((

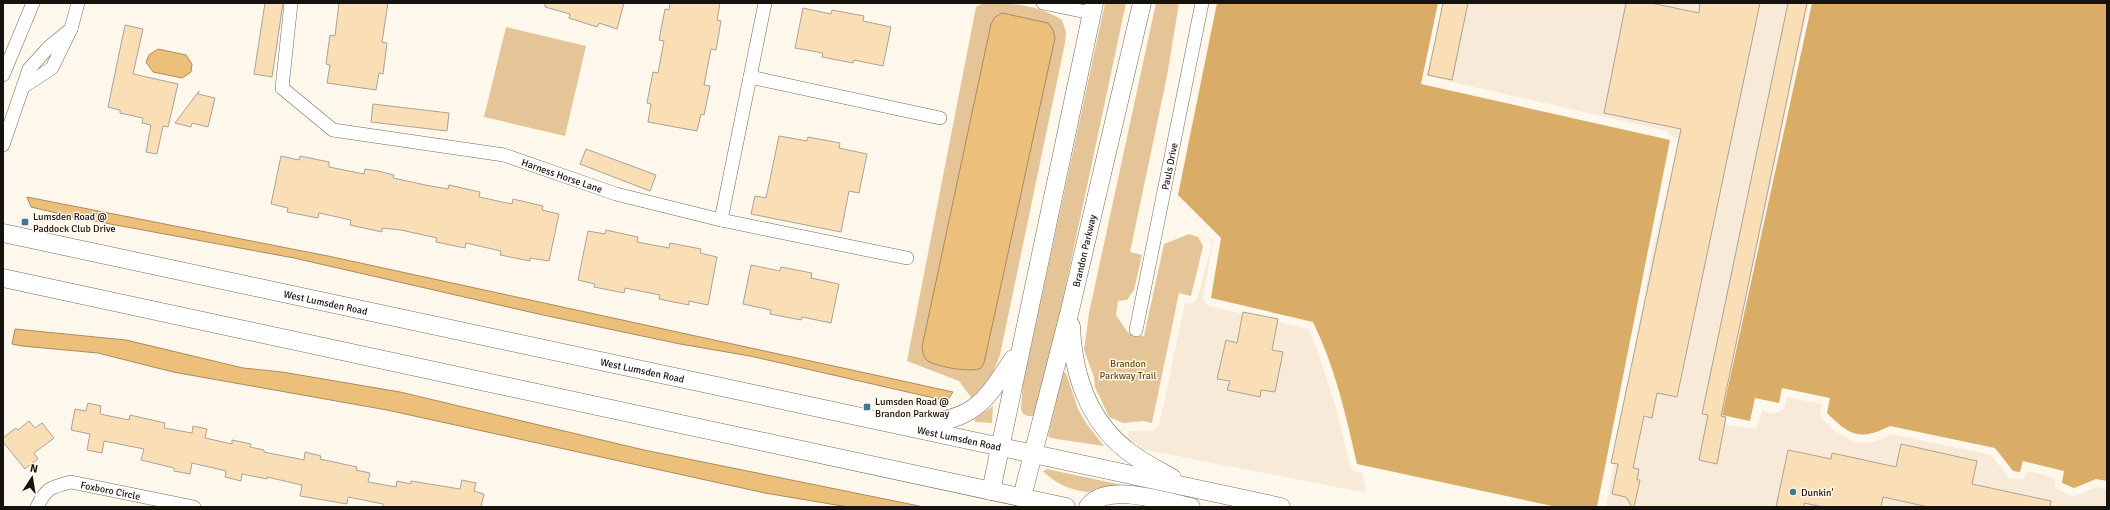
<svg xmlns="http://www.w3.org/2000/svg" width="2110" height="510" font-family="Signika,sans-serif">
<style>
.built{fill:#f7ead9}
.green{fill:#e5c597}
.forest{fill:#d9ac68}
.water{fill:#ecbf7b;stroke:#ac8b5b}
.building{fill:#f9deb6;stroke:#aaa399}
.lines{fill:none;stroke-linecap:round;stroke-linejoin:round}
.street-casing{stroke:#716b61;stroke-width:14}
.secondary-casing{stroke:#716b61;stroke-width:19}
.street{stroke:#fff;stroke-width:13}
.secondary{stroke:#fff;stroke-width:18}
.poi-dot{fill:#3c7890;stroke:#fef7eb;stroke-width:1.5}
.labels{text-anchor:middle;stroke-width:3;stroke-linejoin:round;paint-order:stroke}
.street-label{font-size:10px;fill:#16130f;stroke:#fef7eb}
.poi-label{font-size:10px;fill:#16130f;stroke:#fef7eb;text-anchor:start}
.park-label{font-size:10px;fill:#694b17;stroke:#fef7eb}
</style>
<rect width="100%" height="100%" fill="#fef7eb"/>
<path class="built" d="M1445,3H1809L1761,232L1714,414L1719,424L1754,429L1758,426L1762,410L1773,414L1781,411L1785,407L1787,397L1822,404L1820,414L1822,419L1836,432L1853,442L1863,443L1875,442L1891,434L1991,455L2009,478L2023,479L2028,471L2055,478V485L2057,489L2071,496H2076L2097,487L2107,490V507H1606L1653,248L1680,139L1673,137L1667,131L1426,76Z
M1204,232L1213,241L1203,297L1205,303L1209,306L1308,329L1317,349L1337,411L1350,466L1353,471L1362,473L1367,493L1142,449L1127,438L1129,431H1153L1159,426L1185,303L1191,304L1197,300L1211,247V242Z"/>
<path class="green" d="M984,3C1011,3 1039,5 1062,20L1066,32L1065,43L1000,355L989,382L973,400L959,381L907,361L976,7Z
M1105,3H1126L1043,393L1033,416H1028L1023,414L1021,409L1023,384Z
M1156,3H1179L1167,76L1130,252L1142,255L1134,290L1127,300L1118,301L1116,315L1128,333L1144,336L1164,244L1189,234L1198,237L1203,246L1191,296L1179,293L1152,423L1143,421L1123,423L1109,417L1095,387L1094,377L1084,350L1089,313Z
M506,27L586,46L565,136L484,117Z
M1063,372L1066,373L1078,409L1086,423L1104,446L1050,438L1048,436Z
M993,406L992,423L975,422V419Z
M1047,469L1150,491C1113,492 1072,501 1043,471Z"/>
<path class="forest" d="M1217,3H1438L1421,84L1670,140L1597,507H1557L1357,464C1346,415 1335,367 1313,322L1211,298L1221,238L1178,195Z
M1812,3H2107V481L2096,479L2074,488L2062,483L2064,471L2023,461L2020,472L2013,471L1995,448L1890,426C1860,441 1850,436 1827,413L1830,398L1782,388L1779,403L1755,398L1750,421L1722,415Z"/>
<path class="water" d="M1002,13L1048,23L1053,30L1055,38L984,363L981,368C972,373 937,367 928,361C923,357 923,352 922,347L991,24L995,17Z
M158,49L186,55L192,64L191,72L182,78L153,72L146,62L149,55Z
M27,197L328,256L953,392L947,401L750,356L680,344L543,315L294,258L78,218L31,207Z
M15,329L126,340L243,368L282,372L400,392L644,450L924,507H848L765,493L387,410L173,372L98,353L22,346L12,344Z"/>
<path class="building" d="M265,3H283L272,77L254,74Z
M339,3H388L382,42L387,43L383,74L379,73L376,90L327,83L330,65L326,64L330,35L335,36Z
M545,3H624L617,29L599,23L597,27L569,18L570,14L545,7Z
M670,3H720L717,20L721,21L716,50L711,49L704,85L710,86L704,115L701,114L697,131L648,122L651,104L647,103L653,72L658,73L664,41L659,40L665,9L669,10Z
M1443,3H1468L1452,80L1428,75Z
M1626,3H1651L1699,13L1700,3H1760L1677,397L1657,393L1652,418L1644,416L1633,468L1639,469L1637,480H1640L1634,507H1632L1626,497L1612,494L1618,464L1611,463L1681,129L1604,113Z
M1788,3H1807L1721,416L1726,417L1717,464L1699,460L1708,415L1702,414Z
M803,8L831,14L832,10L864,16L863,21L891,27L883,66L854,60L853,63L822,57L823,53L795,48Z
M125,25L143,29L133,74L178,84L168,127L163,126L157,154L146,152L151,125L142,123L143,118L120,113V110L108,107Z
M199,91L198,94L215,98L208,127L192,123L191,127L175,123Z
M373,104L449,113L447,131L371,122Z
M779,136L807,141L808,137L840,143L839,148L867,154L859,193L849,191L841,232L751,214L755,196L766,198Z
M586,149L656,175L650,191L580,164Z
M281,156L299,160L300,156L329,162V167L364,174L365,169L378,171L394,175L393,178L430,186L448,189L449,185L480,192L479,197L512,204L513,199L543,206L542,210L559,214L549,261L530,258V261L500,255L501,251L466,243L465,248L436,242L437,238L401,230L382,228V232L350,225L351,220L319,213L318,218L287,212L288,208L271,204Z
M606,230L638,237L637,242L669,248L670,243L701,249L700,253L717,257L708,305L689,301V305L659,299L660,295L625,288L624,293L594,287L595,284L578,280L588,231L605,234Z
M751,265L780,271L781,267L812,273L811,278L839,284L831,323L802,317L801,320L770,314L771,310L743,304Z
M1243,312L1278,319L1272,350L1283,352L1275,392L1261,390L1260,397L1227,390L1230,381L1217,379L1226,340L1237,343Z
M88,403L101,406L100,414L129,420L130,415L165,423L164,428L192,433L193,426L207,429L205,438L232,444V440L251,444L250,447L264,450V452L304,460L305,452L321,456L320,459L357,467L356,470L370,473L368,482L396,487L397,481L411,484V481L460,489L462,480L476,483L474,491L484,494L481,507H383V504L348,497L347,504L300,496L302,485L267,477V479L242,474L241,481L225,477L226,471L192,463L190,474L174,471V468L141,460L144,449L104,441L102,453L87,450L90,434L71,430L75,409L86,411Z
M29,421L35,428L42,423L54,438L34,453L38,459L25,469L3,442V438L16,428L18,430Z
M1901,444L1977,461L1972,484L2051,501L2050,507H1928L1883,497L1881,507H1823L1804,503V507H1776L1788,450L1831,459L1832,453L1896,467Z"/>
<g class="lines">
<g class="street-casing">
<g id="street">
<path id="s1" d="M291,3L282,88L333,130L504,155L616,194L721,220L765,3"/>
<path d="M1043,3L1091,13"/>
<path d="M3,75L33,3"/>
<path d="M750,77L940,118"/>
<path d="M23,87L52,68L71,29L78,3"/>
<path d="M3,145L29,69L49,47L71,29"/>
<path d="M721,220L907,258"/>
<path id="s2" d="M1136,330L1202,3"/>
<path id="s3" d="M37,507C46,488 51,487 71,482L194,507"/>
</g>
</g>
<g class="secondary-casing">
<g id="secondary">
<path id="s4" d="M3,233L1281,507"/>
<path d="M3,278L1066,507"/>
<path d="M1071,326C1073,375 1089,422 1129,452C1142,462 1158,470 1172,478"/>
<path d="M918,424C974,420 984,403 1013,359"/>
<path d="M991,491L1094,3"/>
<path id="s5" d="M1022,497L1070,310L1142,3"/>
<path d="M1088,507C1107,481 1165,502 1191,507"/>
</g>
</g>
<use href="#street" class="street"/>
<use href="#secondary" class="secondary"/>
</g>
<g class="poi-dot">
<rect x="21" y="218" width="8" height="8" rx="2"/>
<rect x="863" y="403" width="8" height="8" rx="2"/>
<circle cx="1793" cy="492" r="4"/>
</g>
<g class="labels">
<g class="street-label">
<text dy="4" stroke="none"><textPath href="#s2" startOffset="167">Pauls Drive</textPath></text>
<text dy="4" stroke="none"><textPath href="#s1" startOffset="386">Harness Horse Lane</textPath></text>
<text dy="4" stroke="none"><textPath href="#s5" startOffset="254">Brandon Parkway</textPath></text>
<text dy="4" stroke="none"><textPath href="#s4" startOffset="330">West Lumsden Road</textPath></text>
<text dy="4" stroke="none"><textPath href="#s4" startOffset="654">West Lumsden Road</textPath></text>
<text dy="4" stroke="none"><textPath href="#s4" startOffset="978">West Lumsden Road</textPath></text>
<text dy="4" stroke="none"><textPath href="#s3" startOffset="85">Foxboro Circle</textPath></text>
</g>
<g class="poi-label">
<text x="33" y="220">Lumsden Road @<tspan x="33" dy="12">Paddock Club Drive</tspan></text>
<text x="875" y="405">Lumsden Road @<tspan x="875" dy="12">Brandon Parkway</tspan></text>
<text x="1801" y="496">Dunkin'</text>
</g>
<g class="park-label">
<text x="1128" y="367">Brandon<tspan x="1128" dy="12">Parkway Trail</tspan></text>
</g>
</g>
<rect width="2110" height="510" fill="none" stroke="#16130f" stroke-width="8"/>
<g transform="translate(32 478) rotate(12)" stroke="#fef7eb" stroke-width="3" paint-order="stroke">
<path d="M0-3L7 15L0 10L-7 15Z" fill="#16130f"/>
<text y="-6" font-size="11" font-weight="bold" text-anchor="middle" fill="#16130f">N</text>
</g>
</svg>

))

This exercise needs every line of the listing that contains the word "round".

**SOLUTION TO THIS PROBLEM:**
.lines{fill:none;stroke-linecap:round;stroke-linejoin:round}
.labels{text-anchor:middle;stroke-width:3;stroke-linejoin:round;paint-order:stroke}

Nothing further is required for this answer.